Data science is easily one of the most exciting, rewarding, and fastest-growing fields today. With so many resources available for learning data science and the supply of data scientists not meeting demand, it’s a great time to pick up the skill set and consider switching careers.
But it can be a little tough to know how to start. This is especially true if you don’t have any coding experience. Since learning to code requires significant time and energy, it’s good to have guidance as to which language is best.
How to Learn Data Science
Like music, cooking, or bear wrestling, you have to learn data science by doing data science. What this means is that you need to spend time solving data problems with the appropriate tools.
I recommend taking a project-based approach which broadly covers data cleaning, analysis, and visualization. Popular data science libraries like sklearn feature built-in datasets with which you can practice doing exploratory data analysis, predictive modeling, and visualization. Or you can always find a dataset somewhere online to work with!
The most important thing is to find something you’re interested in accomplishing and taking a data-centric approach to it.
Which Languages Are Good for Data Science?
If you dig into data science a little bit, you’ll see that there are two major languages and several more minor languages which nearly everyone agrees are the standard toolkit.

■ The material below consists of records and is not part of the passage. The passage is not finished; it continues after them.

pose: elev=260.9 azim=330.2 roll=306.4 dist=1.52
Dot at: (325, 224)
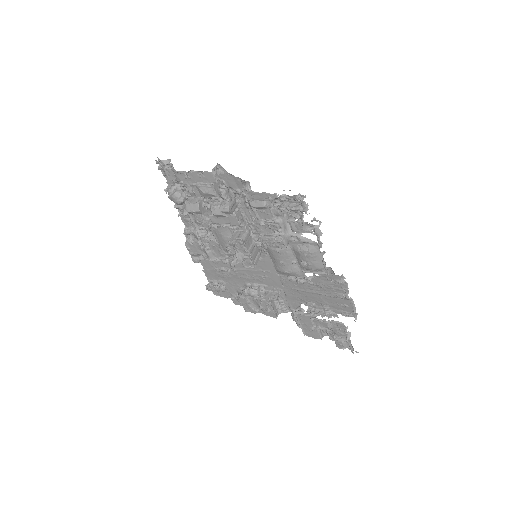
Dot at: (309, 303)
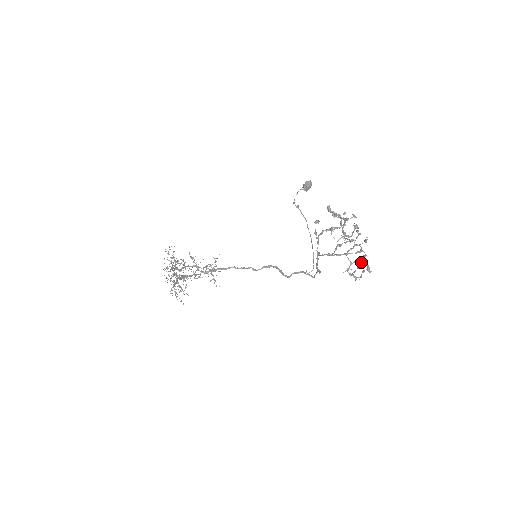
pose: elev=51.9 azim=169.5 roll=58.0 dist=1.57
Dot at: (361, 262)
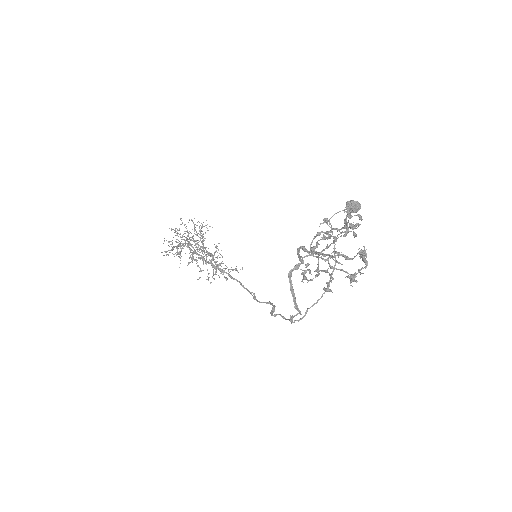
Dot at: (328, 272)
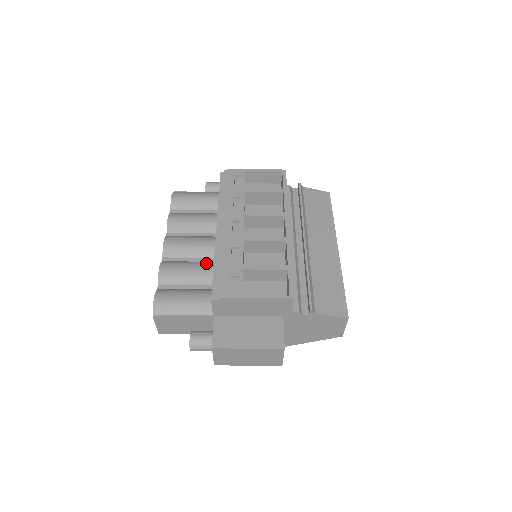
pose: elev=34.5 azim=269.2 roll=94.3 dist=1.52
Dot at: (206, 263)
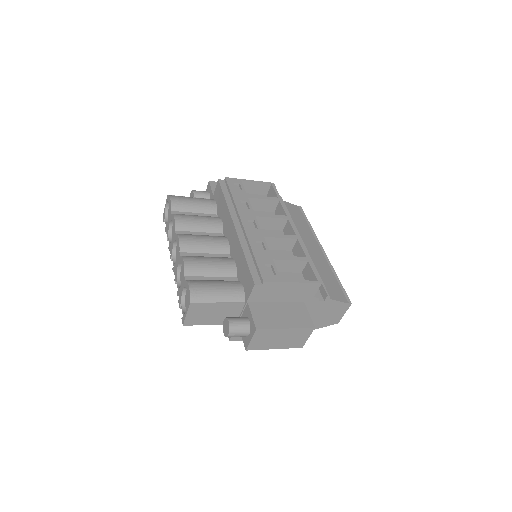
Dot at: (224, 258)
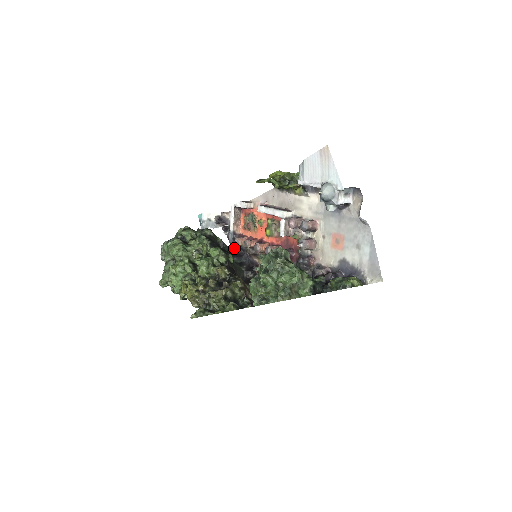
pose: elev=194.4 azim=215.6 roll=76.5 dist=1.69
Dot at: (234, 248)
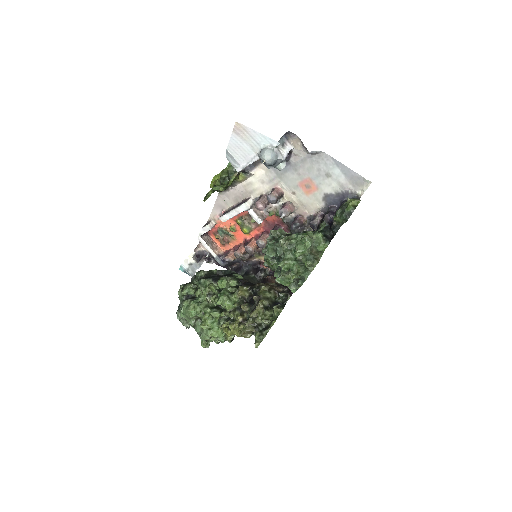
Dot at: (229, 267)
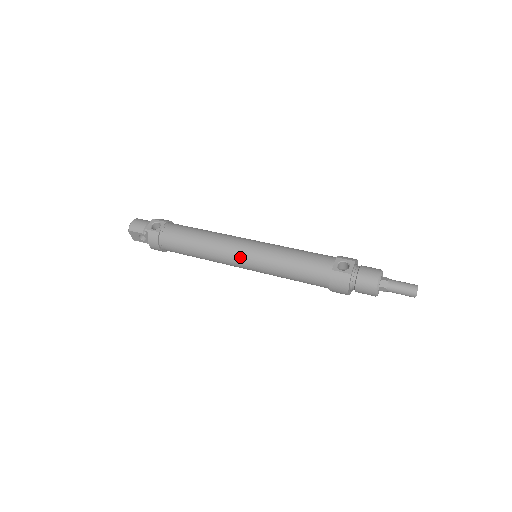
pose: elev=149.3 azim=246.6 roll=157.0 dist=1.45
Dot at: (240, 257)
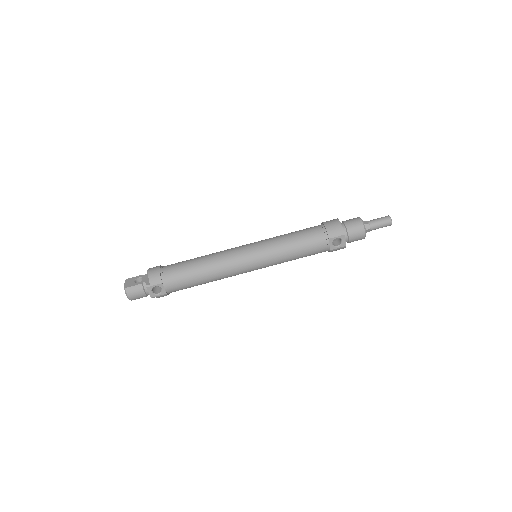
Dot at: occluded
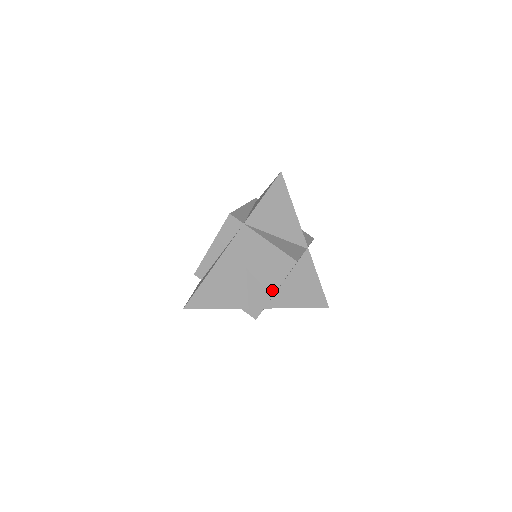
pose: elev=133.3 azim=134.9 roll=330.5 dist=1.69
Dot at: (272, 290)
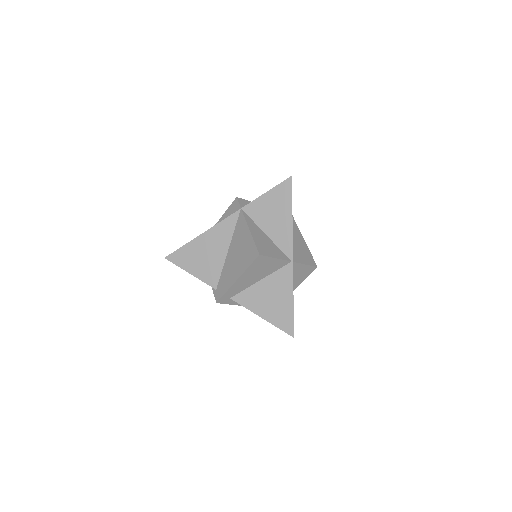
Dot at: (235, 277)
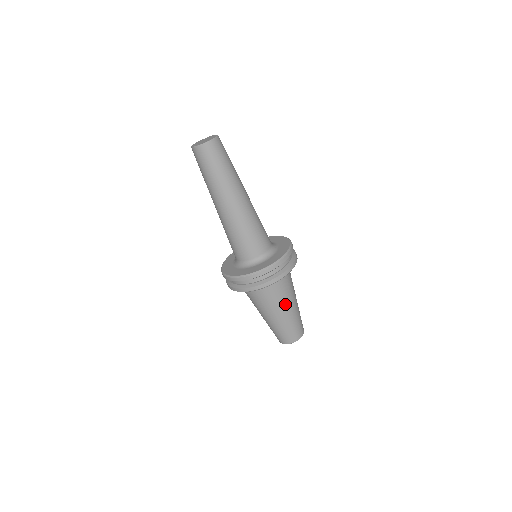
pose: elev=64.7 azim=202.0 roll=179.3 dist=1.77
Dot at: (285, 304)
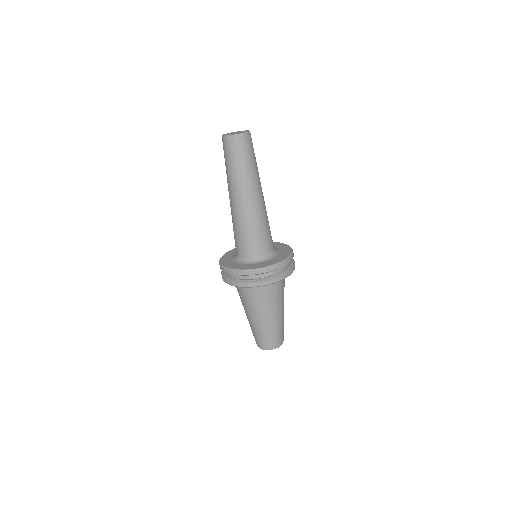
Dot at: (276, 307)
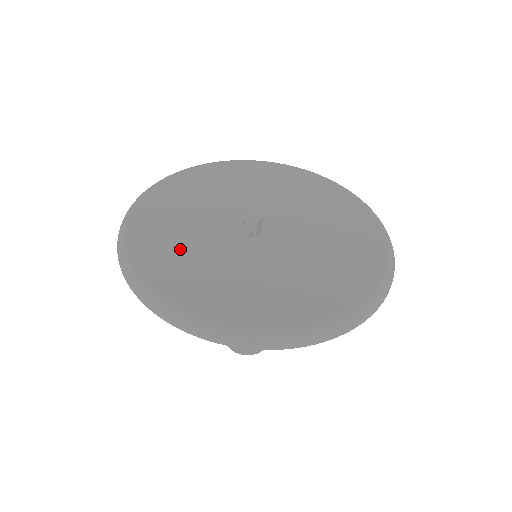
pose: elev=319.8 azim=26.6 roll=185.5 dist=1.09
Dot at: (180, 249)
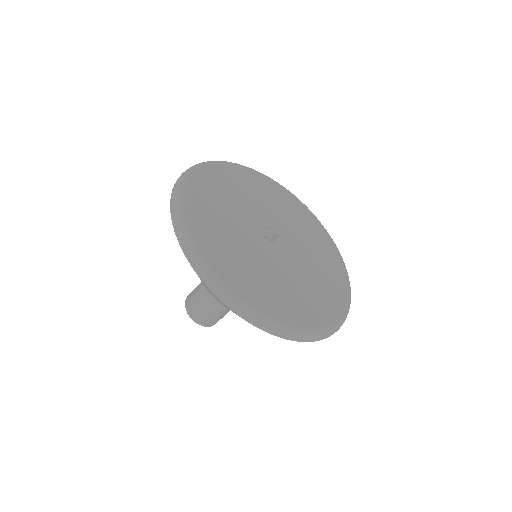
Dot at: (217, 208)
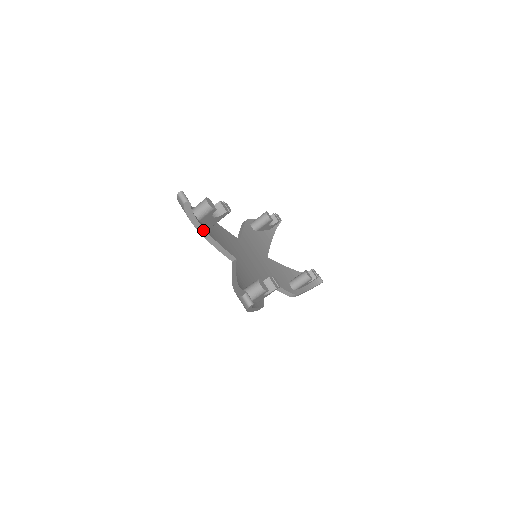
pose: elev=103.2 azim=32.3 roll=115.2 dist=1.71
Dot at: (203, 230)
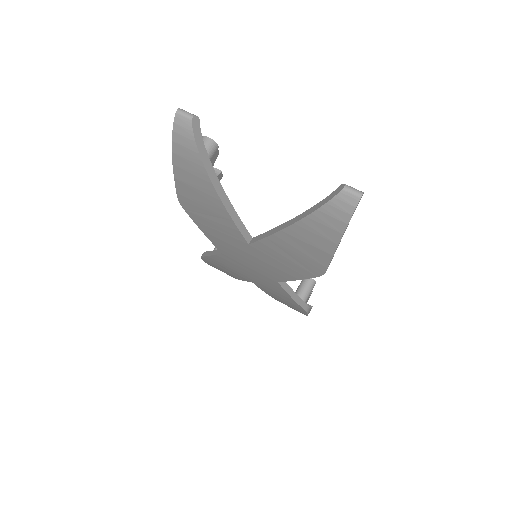
Dot at: (215, 178)
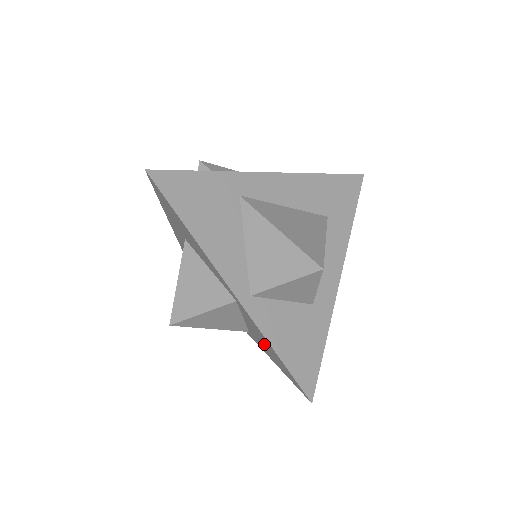
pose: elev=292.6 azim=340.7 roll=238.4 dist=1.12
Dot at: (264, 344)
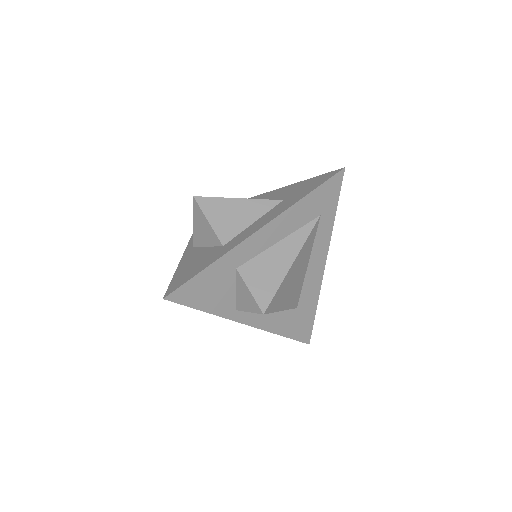
Dot at: occluded
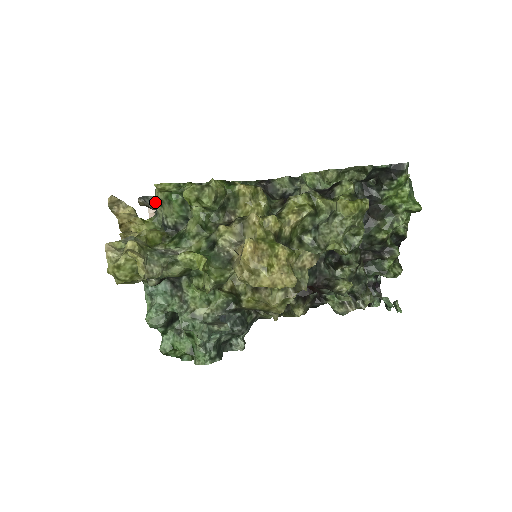
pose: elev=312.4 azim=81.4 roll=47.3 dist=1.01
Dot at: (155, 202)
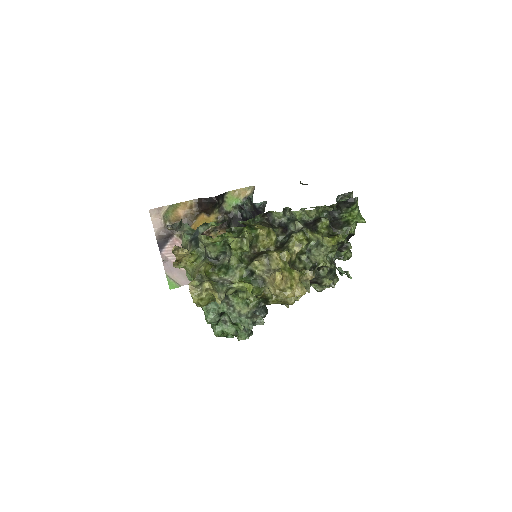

Python is by far the most popular language in the industry; I’m a professional data scientist who went to a data science bootcamp, and every single person I know in this field uses Python every day.
R is a popular open source language used in academia, machine learning, and statistical computing. There are quite a lot of books and tutorials written with R, and many of the best books on forecasting have all of their coding examples in R.
SQL, or structured query language, is definitely required for data science practitioners. SQL is less like Python or R and more of a way of talking to databases. It lets you grab rows and columns of data you need from a place like MongoDB or Postgresql, perform simple transformations on the data, and otherwise do what is considered ‘data engineering’.
Scala is a popular alternative to Python. Being general-purpose, it’s flexible enough to do anything you’ll need in your career as a data scientist, and being open-source, you know there’s a large and robust community around it. This matters a lot when you have questions about a problem, which will be every day.
As its name (which stands for ‘scalable language’) indicates, it’s built for speed over large datasets. As ‘big’ data gets even bigger, this will become more important.
Which Language Should I Learn for Data Science?
This depends a lot on what you’re trying to do, but it’s hard to go wrong with learning Python and SQL first. Once you’ve picked those two up, you can consider acquiring R and Scala. Not only will you be equipped with the languages used by most of the industry, having already learned two languages will make learning the other two more easier.